Migrer pour trouver la rédemption

Pendant plus d’un siècle, de nombreux Portoricains ont quitté leur île pour New York, dans l’espoir d’y trouver une vie meilleure. Depuis peu, la ville est aussi devenue un passage obligé pour tous les drogués désireux de soigner leurs addictions. Dans les villes autour de Porto Rico, le nom de Julio Palmares, un pasteur du Bronx, est devenu synonyme de rédemption. Les autorités de l’île ont pris pour habitude de lui envoyer les drogués qu’ils n’arrivent plus à aider.

Julio Palmares a créé le Ministerio Renovacion Cristiana, le Ministère de la rénovation chrétienne, en 1999. La cure de désintoxication qu’il propose repose sur une discipline personnelle très stricte et une dévotion sans failles à Jésus Christ, afin d’en finir avec les addictions.  

Le pasteur est décédé en mars dernier, à l’âge de 65 ans. Il laisse derrière lui, femme et enfants, mais aussi des milliers de Portoricains, des hommes principalement, qu’il a aidé à sortir de l’enfer de la drogue.

Eduardo Rosa vit toujours au « ministère », dont la gestion a été reprise par Rafael Concepcion, un ancien toxicomane devenu disciple de Julio Palmares« Je vis ici, et je ne veux pas rentrer chez moi » explique Eduardo Rosa. « Je suis tellement reconnaissant de ce changement dans ma vie. »

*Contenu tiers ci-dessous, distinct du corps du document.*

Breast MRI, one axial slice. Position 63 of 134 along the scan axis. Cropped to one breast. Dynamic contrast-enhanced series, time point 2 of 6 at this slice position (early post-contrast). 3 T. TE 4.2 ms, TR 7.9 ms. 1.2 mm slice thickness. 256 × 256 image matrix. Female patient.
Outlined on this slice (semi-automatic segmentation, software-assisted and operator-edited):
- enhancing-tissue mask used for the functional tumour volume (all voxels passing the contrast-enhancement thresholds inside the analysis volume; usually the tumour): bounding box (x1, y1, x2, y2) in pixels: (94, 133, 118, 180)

La plupart des Portoricains aidés par Julio Palmares sont restés dans le BronxJeffry Salgado est arrivé en 2001, en même temps que 15 autres habitants de Dorado, une petite ville du nord de Porto Rico. Un jour, pour se procurer de l’héroïne, Jeffry Salgado a volé les bombonnes d’oxygène de sa grand-mère, et les a revendues. « Je savais qu’elle pouvait mourir, mais à ce moment, je n’en avais rien à faire », regrette-t-il. À présent, il porte une barbe bien taillée, des vêtements propres et tendance. Il prend des cours d’anglais, vit avec sa femme, et aspire à devenir mécanicien.

Une apparition divine à l’origine du programme

C’est au cours d’un meeting, l’an dernier, que les disciples de Julio Palmares ont appris l’état de santé du pasteur. L’homme d’Église, diminué, avait besoin d’une canne pour se déplacer et d’un soutien pour rejoindre son siège.

Julio Palmares n’était pas dupe. Il a admis très rapidement que son programme n’était pas destiné à tous. Certains drogués qu’il a tenté d’aider, ont fini dans les rues du Bronx« Il a fallu que j’arrête, parce que c’était comme nettoyer Porto Rico pour mieux salir New York » a expliqué le pasteur, l’hiver dernier. Le pasteur a passé quelques temps en prison. Il a été lui-même accro à différentes drogues. Une apparition divine, visitant sa petite cellule, lui a permis de surmonter ses addictions. L’idée lui était alors venue de venir en aide aux autres drogués. « C’est Dieu qui m’a soufflé ce programme » disait-il. « Si j’ai pu changer, ils le peuvent aussi. Je suis là pour leur montrer le chemin. »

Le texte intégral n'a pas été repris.